Your instructions — The response must reproduce exactly every line of the material below holding the word "true".

Exercise input —

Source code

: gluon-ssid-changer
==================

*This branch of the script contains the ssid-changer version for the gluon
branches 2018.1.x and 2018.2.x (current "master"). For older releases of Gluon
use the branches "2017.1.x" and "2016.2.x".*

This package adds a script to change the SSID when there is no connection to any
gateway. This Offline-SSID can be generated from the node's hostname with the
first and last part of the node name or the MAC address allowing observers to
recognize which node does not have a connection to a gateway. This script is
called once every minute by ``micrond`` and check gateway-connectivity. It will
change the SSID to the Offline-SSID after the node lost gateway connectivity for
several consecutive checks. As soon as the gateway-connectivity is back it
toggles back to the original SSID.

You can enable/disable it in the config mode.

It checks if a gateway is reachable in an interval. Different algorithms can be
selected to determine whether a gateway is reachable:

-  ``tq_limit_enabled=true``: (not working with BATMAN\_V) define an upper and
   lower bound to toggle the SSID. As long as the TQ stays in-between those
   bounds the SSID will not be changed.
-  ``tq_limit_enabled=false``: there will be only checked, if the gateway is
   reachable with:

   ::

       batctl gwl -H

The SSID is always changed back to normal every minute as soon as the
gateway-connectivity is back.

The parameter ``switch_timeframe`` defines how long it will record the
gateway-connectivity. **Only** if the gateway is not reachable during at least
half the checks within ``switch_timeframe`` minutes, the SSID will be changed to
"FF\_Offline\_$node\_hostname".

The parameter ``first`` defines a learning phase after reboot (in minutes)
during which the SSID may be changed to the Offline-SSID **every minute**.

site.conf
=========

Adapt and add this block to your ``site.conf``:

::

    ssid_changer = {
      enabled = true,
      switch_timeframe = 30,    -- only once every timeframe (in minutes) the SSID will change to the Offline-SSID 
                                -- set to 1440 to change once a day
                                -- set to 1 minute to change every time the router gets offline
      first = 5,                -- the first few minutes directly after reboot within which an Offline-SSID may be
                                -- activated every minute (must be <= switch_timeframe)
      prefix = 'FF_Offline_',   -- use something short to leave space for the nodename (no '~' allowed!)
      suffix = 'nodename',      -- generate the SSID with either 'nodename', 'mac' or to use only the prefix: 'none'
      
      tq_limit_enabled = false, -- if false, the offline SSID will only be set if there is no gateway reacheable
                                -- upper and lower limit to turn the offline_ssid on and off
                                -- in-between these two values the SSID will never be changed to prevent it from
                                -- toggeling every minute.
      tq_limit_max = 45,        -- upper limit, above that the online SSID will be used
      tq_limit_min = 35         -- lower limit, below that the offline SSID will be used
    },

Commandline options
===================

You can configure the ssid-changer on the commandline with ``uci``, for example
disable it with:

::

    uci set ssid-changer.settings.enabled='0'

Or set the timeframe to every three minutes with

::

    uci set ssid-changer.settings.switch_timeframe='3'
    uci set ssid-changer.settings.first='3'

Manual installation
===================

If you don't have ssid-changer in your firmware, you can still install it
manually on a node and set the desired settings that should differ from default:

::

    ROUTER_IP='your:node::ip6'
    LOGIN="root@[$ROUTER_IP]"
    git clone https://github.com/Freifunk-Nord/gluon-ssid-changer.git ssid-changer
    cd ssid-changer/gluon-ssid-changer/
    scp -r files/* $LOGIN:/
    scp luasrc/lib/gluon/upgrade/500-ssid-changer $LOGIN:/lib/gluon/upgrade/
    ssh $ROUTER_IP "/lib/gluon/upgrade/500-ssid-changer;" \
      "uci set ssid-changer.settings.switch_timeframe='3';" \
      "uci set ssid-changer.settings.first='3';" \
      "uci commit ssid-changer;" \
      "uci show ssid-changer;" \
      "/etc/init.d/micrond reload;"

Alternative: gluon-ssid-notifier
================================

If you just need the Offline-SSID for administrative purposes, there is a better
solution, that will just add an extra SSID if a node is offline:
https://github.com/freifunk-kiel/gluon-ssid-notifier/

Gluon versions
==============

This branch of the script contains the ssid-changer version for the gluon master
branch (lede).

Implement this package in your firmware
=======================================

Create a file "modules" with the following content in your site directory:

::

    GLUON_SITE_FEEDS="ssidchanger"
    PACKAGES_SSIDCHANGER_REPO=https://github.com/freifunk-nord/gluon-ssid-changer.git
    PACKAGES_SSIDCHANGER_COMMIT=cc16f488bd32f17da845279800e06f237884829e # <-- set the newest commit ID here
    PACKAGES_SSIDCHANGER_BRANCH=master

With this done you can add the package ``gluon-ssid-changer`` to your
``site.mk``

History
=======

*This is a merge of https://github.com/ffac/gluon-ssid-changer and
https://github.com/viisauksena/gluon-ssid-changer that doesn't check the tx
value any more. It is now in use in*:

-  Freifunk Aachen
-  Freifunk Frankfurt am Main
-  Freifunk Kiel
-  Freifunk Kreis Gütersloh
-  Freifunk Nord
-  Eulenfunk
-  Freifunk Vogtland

Final answer —
-  ``tq_limit_enabled=true``: (not working with BATMAN\_V) define an upper and
      enabled = true,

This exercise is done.